Kesenjangan-kesenjangandalam kehidupanmasyarakat akan semakin terlihat menganga tajam karena modal yang digunakan untuk menyejahterakan rakyat Indonesia hanya habis ditelan oleh oknum-oknum tertentu yang hanya mementingkan pribadi, maupun golongannya. Mungkin ungkapan, yang miskin semakin miskin dan yang kaya semakin kaya akan terus aktual jika kondisi seperti ini terus berlangsung. Gaji yang rendah nampaknya bukan alasan utama terjadinya korupsi. Akan tetapi mungkin variabel struktur birokrasi yang membuka peluang atau celah terjadinya korupsi. Jadi statment bahwa korupsi merupakan budaya bangsa yang turun menurun sepertinya kurang begitu tepat. Namun jika praktik korupsi dari masa ke masa tersebut selalu merajalela, masyarakat bisa juga menjudge seperti itu, korupsi adalah budaya Indonesia. Sungguh ironis memang, negara yang mayoritasnya beragama, menggenggam teguh nilai-nilai spiritual, mendapat predikat negara yang korup.
Kepemimpinan Presiden Susilo Bambang Yudoyono (SBY) selama periode dua kali berturut-turut ini terus berusaha untuk menghadang praktik korupsi yang semakin meradang. Berbagai aspek lembaga-lembaga penting Negara sepertinya tidak surut-surutnya tergoncang karena koruspi, seperti timbul dan tenggelam. Janji presiden SBY mungkin masih terngiang dalam benak masyarakat Indonesia, bahwa beliau akan berada dalam garda terdepan sebagai pemberantas korupsi. Beliau juga memberikan pernyataan bahwa akan menghunuskan pedang bagi para pelaku koruptor, dalam artian akan tegas dalam memberantas korupsi yang marak di negeri ini. Hal ini jelas-jelas dalam pidato kampanyenya beberapa tahun silam, tepatnya tahun 2009. Namun, fakta dilapangan nampaknya banyak berkata lain, ada istilah kata dihianati laku. Banyak indikatornya bahwa bapak presiden tidak tegas dalam memberantas korupsi. Menurut beberapa pengamat, SBY masih jauh api dari arang dalam praktik pemberantasan korupsi.

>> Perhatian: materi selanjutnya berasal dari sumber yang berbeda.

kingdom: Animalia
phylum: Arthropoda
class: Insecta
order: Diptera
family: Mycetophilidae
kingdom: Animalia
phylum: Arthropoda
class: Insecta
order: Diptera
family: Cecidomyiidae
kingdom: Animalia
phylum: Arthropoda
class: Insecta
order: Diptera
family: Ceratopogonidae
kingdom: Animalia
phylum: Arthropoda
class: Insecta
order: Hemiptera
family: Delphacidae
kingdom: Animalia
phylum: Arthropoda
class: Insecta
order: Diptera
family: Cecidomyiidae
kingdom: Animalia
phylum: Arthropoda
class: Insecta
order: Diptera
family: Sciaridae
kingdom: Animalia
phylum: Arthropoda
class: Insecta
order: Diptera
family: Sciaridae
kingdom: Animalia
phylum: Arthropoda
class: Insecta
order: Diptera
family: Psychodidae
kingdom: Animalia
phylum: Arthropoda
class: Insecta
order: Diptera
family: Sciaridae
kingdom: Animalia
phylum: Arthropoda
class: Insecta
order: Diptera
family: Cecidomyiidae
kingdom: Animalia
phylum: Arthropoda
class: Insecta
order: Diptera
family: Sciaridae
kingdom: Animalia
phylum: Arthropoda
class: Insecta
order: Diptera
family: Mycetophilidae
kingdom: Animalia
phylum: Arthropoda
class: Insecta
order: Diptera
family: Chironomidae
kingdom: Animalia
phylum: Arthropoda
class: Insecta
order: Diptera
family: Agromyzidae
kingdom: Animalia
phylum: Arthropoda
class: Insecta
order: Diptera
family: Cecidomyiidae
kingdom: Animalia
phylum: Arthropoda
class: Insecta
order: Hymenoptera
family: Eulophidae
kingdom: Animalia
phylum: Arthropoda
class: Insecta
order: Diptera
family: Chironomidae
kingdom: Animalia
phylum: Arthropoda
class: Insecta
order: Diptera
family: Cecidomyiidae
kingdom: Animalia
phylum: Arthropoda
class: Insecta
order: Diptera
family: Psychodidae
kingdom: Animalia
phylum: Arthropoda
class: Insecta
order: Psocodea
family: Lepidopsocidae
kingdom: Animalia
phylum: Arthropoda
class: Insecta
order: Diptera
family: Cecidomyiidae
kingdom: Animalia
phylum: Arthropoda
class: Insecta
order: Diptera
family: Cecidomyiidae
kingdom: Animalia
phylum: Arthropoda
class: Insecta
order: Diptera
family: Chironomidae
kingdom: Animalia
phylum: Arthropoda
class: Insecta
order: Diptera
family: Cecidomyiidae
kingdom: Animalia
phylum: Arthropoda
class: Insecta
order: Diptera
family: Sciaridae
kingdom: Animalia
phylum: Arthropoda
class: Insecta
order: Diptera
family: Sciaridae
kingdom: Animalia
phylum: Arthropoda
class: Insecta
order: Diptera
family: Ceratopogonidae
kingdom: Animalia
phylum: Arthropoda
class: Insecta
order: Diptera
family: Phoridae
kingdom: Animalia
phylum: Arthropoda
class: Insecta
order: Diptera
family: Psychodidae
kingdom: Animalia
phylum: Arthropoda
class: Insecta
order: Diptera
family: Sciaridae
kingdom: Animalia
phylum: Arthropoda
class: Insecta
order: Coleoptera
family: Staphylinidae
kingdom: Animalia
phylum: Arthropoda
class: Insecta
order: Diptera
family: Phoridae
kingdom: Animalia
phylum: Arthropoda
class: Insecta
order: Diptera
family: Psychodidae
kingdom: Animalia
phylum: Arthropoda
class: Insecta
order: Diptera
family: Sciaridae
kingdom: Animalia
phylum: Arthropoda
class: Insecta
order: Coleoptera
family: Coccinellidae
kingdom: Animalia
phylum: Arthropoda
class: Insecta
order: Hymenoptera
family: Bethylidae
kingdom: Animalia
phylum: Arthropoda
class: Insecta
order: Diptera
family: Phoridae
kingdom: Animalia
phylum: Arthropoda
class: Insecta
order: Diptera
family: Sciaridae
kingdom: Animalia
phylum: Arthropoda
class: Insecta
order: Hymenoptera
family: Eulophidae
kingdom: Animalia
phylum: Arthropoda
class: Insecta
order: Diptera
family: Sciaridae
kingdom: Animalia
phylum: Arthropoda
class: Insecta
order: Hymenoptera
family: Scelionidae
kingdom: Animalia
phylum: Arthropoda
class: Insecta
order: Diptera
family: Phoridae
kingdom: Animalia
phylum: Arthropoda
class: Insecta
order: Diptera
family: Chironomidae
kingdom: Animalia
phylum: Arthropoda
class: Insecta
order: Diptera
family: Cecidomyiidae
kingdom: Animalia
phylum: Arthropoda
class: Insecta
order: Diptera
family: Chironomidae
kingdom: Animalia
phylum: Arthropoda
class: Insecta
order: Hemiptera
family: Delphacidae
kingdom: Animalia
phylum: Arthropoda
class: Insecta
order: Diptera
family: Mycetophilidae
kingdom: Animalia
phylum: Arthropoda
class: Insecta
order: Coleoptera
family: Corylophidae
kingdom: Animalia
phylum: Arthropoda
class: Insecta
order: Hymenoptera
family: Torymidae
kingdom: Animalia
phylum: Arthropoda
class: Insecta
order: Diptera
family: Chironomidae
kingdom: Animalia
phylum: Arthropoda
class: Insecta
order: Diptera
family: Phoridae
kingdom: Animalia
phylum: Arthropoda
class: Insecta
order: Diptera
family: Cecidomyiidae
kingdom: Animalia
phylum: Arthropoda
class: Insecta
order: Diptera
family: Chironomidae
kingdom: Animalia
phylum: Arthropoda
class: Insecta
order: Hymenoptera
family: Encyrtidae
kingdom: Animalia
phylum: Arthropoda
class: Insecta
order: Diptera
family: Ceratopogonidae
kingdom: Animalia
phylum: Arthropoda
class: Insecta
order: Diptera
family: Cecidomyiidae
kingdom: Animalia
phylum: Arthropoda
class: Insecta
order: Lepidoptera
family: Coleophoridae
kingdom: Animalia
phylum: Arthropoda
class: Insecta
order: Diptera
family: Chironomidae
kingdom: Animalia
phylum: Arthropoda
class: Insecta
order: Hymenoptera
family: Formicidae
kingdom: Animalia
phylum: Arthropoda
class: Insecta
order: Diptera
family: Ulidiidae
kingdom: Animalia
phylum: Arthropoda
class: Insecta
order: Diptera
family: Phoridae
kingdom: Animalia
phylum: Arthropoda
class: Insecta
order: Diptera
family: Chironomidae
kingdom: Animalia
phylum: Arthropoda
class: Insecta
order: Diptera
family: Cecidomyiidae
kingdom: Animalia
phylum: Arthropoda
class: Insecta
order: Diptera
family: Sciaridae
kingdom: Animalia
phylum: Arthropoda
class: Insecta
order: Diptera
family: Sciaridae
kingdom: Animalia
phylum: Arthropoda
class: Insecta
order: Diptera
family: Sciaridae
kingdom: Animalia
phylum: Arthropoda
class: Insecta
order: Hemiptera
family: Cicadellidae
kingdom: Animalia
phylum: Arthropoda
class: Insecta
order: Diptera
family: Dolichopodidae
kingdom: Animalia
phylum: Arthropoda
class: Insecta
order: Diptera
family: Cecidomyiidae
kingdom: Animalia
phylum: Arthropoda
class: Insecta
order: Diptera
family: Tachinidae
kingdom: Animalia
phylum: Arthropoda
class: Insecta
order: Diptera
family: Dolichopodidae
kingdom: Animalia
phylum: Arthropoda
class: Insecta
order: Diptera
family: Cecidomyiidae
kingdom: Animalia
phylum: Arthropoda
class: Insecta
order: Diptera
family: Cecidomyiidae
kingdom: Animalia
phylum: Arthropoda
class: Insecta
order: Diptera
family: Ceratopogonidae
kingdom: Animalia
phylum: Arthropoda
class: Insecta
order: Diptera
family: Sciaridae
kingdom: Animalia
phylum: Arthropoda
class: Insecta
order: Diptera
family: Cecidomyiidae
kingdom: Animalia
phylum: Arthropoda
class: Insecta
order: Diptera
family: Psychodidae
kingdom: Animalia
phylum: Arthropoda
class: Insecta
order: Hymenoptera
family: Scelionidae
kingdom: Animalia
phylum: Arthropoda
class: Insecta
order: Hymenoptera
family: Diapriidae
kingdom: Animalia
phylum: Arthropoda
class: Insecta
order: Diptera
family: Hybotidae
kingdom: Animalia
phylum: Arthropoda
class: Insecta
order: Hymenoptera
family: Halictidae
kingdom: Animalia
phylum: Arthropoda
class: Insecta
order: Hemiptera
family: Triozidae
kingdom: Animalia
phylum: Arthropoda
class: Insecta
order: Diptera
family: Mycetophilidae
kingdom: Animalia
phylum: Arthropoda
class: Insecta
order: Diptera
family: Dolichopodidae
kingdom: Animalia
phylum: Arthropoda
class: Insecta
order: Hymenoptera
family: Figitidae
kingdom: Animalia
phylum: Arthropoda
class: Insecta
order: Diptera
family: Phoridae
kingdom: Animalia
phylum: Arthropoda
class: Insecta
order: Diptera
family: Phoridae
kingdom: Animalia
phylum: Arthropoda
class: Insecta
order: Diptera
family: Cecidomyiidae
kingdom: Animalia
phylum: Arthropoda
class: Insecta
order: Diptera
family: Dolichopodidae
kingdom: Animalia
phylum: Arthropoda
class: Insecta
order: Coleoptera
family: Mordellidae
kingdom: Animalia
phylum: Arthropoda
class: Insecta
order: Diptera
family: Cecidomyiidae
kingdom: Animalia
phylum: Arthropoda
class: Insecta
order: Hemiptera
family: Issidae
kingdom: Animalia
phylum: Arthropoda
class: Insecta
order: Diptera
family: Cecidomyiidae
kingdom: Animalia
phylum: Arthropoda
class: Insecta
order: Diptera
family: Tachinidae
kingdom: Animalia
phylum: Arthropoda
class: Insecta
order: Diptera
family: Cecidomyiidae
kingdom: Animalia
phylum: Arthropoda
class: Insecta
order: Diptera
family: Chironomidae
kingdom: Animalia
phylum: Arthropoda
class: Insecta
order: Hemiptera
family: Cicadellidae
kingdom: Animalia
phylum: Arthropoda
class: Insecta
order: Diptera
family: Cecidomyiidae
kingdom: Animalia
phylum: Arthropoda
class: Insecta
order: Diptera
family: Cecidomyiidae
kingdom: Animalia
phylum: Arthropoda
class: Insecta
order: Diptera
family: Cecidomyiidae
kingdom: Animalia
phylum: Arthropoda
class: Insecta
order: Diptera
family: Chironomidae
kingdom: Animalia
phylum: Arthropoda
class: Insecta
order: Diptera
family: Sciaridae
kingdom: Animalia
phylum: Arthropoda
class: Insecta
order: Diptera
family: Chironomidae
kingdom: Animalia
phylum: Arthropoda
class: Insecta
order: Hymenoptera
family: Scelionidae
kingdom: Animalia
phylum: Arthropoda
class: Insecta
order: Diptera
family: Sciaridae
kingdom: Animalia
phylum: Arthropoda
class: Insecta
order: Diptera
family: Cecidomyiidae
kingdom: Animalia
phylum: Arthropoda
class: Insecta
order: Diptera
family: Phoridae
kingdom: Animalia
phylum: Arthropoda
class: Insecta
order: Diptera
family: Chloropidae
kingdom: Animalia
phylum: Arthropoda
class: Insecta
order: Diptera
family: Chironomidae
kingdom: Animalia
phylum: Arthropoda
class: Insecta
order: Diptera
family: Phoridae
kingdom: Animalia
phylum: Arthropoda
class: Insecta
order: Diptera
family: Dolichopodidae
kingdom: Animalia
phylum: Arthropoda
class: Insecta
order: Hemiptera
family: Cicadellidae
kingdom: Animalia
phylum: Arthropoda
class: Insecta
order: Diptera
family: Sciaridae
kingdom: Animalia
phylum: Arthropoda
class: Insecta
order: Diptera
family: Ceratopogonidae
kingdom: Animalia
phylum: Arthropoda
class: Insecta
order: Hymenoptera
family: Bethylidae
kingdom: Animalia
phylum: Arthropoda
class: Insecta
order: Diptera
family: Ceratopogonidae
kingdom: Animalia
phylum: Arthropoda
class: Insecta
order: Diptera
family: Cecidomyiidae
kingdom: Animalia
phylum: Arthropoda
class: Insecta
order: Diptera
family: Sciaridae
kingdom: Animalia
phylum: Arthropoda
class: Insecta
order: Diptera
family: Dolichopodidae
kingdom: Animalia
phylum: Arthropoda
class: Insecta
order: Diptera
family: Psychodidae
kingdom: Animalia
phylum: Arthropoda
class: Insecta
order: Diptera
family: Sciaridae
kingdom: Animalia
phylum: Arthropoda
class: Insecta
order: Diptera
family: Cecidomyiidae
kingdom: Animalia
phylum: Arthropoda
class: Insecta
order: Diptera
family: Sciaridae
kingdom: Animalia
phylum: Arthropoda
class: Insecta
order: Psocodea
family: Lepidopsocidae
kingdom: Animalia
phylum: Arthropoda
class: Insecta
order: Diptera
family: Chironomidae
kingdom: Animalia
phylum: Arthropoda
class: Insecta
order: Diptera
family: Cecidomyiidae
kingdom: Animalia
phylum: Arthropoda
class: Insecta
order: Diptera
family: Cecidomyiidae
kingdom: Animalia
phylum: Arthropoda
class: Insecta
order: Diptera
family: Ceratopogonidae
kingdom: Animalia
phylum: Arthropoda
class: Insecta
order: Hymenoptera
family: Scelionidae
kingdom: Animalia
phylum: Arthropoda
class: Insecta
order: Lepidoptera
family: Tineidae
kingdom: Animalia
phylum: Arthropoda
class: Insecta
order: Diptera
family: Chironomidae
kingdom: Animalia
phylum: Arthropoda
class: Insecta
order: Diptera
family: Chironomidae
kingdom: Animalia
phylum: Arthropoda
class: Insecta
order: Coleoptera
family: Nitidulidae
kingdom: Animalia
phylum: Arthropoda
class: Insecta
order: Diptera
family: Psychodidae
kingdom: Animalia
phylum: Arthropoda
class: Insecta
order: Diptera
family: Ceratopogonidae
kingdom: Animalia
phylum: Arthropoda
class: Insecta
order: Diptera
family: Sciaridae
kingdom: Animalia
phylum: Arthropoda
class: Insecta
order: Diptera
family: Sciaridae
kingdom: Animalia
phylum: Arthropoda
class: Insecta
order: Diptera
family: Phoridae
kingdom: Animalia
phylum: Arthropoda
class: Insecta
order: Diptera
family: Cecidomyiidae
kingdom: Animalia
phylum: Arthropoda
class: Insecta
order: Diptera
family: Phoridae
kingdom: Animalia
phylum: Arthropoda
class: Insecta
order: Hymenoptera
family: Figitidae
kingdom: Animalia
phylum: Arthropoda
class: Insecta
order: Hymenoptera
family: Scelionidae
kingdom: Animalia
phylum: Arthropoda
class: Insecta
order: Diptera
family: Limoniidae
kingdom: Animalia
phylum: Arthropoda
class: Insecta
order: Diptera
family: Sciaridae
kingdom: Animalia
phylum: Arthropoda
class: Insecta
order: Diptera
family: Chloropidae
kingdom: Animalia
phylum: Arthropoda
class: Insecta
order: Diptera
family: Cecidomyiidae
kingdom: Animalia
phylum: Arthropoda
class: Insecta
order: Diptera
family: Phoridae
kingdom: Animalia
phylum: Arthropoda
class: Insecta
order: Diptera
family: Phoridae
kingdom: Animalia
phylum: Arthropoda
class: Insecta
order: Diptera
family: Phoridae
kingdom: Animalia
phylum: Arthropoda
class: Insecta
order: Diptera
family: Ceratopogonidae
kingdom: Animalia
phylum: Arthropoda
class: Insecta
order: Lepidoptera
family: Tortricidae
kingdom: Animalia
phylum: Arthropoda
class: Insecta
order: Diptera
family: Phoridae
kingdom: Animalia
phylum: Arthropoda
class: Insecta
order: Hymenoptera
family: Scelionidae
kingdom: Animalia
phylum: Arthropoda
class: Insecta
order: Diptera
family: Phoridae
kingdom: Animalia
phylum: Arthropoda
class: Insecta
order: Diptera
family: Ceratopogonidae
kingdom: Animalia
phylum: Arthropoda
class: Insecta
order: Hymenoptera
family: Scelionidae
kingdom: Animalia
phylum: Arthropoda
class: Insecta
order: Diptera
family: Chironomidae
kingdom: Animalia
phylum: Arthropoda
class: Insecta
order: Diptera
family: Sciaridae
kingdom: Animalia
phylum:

Bahkan partai penguasa yang dimotori beliau banyak digoyang kasus-kasus korupsi dalam skala yang cukup besar. Bahkan dalam pemberitaan media, kasus tersebut hampir menyeret dan mengusik keluarga Cikeas.
Praktik-praktik korupsi memang susah dihapuskan dari negeri ini karena sudah mengakar jauh sejak pra Kemerdekaan, tepatnya di era Kolonial. System birokrasi yang cukup longgar sehingga banyak oknum yang memanfaatkan kelowongan itu untuk melakukan hal yang najis ini. Minimal dapat dikurangi dengan menerapkan berbagai macam terobosan. Kerjasama yang solid dan kesepahaman antar berbagai pihak, mulai dari ketegasan presiden, birokrat, lembaga hokum, dan masyarakat mungkin bisa menjadi penangkal korupsi. Terbukanya informasi dan transparansi kebijakan public membuat masyarakat Indonesia semakin kritis dari hari ke hari. Masyarakat bukan lagi seperti kerbau yang mudah didoktrin dengan dicocok hidungnya, dan pemerintah bukan superpower yang tidak bisa disentuh. Kebijakan yang mengedepankan dari rakyat, oleh rakyat, untuk rakyat harus dijunjung teguh. Ada pepatah latin, vox populi vox dei, suara rakyat, suara Tuhan. Maka dengan hal ini jika tercapai dengan baik, mungkin Negara ini bisa menuju ke arah Negara yang makmur yang berkeadilan, adil berkemakmuran. Semoga.